Several frustrated parents – and one middle-school girl – asked Fort Mill school trustees Tuesday night to change the district’s dress code that unfairly targets girls and takes valuable time away from educating students.
Parent Megan Neal called the policy a “stress code,” and she passed on several stories to the trustees from students who have been dress-coded for violations.
She said one high school sophomore had to ask her mom to leave work because the daughter’s skirt was too short as measured by a staff member. “The boys show more skin and rarely get dress-coded,” Neal said, calling it a form of body-shaming.
A middle-school girl, Lucy Drew of Banks Trail Middle School, also stepped up to the microphone and had a simple message. “Don’t tell me I’m a distraction,” she said, urging board members to work with parents and students on a newer dress code.

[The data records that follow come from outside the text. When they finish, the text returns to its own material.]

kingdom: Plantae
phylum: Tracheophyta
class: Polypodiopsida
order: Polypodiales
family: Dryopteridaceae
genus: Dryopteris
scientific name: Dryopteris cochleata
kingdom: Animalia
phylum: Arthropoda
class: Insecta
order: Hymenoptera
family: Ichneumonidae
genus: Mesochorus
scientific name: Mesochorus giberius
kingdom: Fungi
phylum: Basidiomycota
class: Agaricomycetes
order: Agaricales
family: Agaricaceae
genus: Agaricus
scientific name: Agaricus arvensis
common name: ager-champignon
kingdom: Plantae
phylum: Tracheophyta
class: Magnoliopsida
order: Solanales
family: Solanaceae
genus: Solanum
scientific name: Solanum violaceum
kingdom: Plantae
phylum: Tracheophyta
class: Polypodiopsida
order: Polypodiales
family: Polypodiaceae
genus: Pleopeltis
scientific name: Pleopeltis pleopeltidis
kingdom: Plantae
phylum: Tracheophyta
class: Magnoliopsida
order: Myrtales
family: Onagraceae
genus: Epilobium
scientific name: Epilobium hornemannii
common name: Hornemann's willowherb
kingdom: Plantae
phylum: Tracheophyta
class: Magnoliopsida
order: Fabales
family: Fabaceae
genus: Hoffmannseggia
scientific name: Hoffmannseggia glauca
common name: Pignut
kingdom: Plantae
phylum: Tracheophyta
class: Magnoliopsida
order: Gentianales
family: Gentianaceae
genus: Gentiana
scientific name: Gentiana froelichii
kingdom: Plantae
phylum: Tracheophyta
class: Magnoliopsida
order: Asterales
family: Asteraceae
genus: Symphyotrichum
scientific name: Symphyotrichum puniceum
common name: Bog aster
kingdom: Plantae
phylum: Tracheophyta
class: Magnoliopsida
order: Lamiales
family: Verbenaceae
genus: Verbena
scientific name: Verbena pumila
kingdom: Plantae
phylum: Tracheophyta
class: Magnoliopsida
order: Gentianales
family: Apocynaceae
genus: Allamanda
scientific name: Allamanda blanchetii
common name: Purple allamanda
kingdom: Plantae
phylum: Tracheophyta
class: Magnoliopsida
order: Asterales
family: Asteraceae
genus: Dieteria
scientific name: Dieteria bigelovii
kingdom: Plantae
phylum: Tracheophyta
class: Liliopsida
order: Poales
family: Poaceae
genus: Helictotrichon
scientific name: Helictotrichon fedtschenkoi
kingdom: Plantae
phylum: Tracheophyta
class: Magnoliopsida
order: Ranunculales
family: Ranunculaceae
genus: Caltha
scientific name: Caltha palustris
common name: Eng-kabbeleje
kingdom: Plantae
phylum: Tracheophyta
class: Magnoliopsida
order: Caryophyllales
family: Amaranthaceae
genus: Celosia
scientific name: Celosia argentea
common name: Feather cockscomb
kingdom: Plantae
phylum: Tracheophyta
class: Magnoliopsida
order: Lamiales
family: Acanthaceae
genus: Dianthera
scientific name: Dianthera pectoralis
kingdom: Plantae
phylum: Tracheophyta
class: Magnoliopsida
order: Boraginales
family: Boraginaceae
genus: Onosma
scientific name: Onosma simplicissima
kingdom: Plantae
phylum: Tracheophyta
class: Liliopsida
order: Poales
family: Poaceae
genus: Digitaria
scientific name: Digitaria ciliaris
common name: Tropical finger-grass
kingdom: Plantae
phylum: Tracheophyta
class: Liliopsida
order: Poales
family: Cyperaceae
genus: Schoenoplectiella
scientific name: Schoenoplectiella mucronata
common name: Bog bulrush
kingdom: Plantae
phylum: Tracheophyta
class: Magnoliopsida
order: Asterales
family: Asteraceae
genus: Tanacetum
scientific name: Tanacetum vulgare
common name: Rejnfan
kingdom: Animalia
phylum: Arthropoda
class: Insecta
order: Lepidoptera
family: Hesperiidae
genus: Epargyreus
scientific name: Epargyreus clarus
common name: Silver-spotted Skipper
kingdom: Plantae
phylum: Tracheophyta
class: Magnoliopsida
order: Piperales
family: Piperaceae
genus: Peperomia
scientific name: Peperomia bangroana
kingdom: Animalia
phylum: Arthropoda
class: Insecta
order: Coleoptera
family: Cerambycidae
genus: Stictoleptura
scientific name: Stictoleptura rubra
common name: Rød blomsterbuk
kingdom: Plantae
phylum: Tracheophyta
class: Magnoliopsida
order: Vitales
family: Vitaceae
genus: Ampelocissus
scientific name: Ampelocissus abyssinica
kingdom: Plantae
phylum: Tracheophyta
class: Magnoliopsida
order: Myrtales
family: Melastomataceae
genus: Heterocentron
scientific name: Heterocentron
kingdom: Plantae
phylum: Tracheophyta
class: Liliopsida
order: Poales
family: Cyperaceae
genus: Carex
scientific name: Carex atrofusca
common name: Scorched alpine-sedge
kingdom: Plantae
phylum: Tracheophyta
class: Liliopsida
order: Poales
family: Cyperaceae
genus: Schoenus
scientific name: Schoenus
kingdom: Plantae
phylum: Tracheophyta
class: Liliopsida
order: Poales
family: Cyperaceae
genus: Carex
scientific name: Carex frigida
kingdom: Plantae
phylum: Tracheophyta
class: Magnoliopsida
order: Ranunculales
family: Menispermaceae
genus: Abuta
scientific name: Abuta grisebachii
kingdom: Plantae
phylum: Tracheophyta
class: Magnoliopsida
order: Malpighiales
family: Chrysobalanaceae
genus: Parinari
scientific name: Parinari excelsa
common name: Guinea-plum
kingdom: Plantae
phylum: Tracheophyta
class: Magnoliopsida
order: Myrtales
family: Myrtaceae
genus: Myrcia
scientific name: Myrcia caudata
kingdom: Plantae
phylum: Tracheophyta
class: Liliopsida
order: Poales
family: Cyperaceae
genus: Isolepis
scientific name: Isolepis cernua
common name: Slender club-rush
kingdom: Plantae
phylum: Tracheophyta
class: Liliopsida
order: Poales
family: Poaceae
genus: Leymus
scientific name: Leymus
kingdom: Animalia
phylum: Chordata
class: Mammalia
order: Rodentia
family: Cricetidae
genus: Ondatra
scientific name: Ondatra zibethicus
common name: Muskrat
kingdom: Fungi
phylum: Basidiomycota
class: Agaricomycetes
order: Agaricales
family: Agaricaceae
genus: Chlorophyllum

The public comments come as the number of people signing a Change.org petition has climbed to 5,600 people by Tuesday, but not all of those are from Fort Mill. The petition is asking the district to rewrite the dress code, calling the policies “unrealistic, arbitrarily enforced and unfair” to females.
School Trustee Chairwoman Kristy Spears told parents on Tuesday night that the administration would create a process to review the dress codes and receive feedback from all parents. Last week, the district issued a defense of its policy as “designed to be gender neutral” and “applied equally to males and females.”
“With a district of our size, now over 17,000 students, it’s to be expected that views cover the full range of the spectrum, and it is our job to find a solution that will best serve students in our district,” Spears said Tuesday. “We review a subset of policies each year, and I’ve asked the Administration to include the Dress Code policy in this year’s review, including its implementation, and to ensure it is being applied equally regardless of gender. If, at the end of that review, there are any recommendations for changes, the Administration will bring those back to the Board for further review and discussion.”
After the meeting, parent Jon Seidman said he wasn’t convinced anything would change and was hoping for more than “maybe we’ll do something.” He said a district with 17,000 students is wasting a lot of education hours on patrolling how students are dressed.
“As a father of a girl, my concern is that I don’t want her to worry about being a distraction,” he said. “I want her to concentrate on her education.”